## DOCUMENT EXCERPT
╭──

THE ROOSEVELT MYTH
BY JOHN T. FLYNN
THE DEVIN-ADAIR COMPANY NEW YORK
COPYRIGHT, 1948, BY
JOHN T. FLYNN
All rights reserved. Permission to reproduce material from this book must be obtained from the publishers.
First printing, August 1948
Second printing, September 1948
Third printing, October 1948
Fourth printing, October 1948
Fifth printing, December 1948
Sixth printing, January 1949
Seventh printing, April 1949
Eighth printing, May 1949
Ninth printing, June 1949
Tenth printing, July 1949
Eleventh printing, August 1949
Twelfth printing, September 1949
PRINTED IN THE UNITED STATES OF AMERICA
CONTENTS
FOREWORD
THIS BOOK IS IN NO SENSE A BIOGRAPHY OF FRANKLIN D. ROOSEVELT. It is rather a critical account of that episode in American politics known as the New Deal. As to the President, it is an account of an image projected upon the popular mind which came to be known as Franklin D. Roosevelt. It is the authors conviction that this image did not at all correspond to the man himself and that it is now time to correct the lineaments of this synthetic figure created by highly intelligent propaganda, aided by mass illusion and finally enlarged and elaborated out of all reason by the fierce moral and mental disturbances of the war. The purpose of this book, therefore, is to present the Franklin D. Roosevelt of the years 1932 to 1945 in his normal dimensions, reduced in size to agree with reality.

╰──

## PROBLEM REQUIREMENTS
Carry on the foreword about the New Deal from its last sentence, keeping the same voice.

## DATA SECTION

╭──

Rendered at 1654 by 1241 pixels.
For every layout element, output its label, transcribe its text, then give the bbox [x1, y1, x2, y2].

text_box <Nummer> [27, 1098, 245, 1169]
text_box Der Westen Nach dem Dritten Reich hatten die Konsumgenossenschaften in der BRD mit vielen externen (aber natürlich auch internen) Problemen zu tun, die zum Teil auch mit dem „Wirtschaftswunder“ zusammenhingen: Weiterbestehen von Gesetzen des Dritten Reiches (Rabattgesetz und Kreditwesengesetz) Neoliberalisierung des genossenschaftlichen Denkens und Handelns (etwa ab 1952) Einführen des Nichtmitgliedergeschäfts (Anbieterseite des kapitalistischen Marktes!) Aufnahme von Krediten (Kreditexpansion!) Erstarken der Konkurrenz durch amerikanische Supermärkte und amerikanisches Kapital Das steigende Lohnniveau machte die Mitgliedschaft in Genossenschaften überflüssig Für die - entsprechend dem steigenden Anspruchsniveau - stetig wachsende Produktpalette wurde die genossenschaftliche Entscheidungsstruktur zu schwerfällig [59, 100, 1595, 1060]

╰──

## EXPECTED ANSWER
The war played havoc with history-writing after 1940. Not only did a great curtain of secrecy come down upon performers in the drama of the war, but their portraits and their actions were presented to us through the movies, the radio and the press upon a heroic scale as part of the business of selling the warriors and the statesmen and the war to the people. Their blunders and their quarrels were blotted out of the picture. Only the bright features were left. The casual citizen saw them as exalted beings moving in glory across the vast stage of war, uttering eloquent appeals to the nation, challenging the enemy in flaming words, striding like heroes and talking like gods.
The moment has come when the costumes, the grease paint, the falsely colored scenery, the technicolored spotlights and all the other artifices of make-up should be put aside and, in the interest of truth, the solid facts about the play and the players revealed to the people.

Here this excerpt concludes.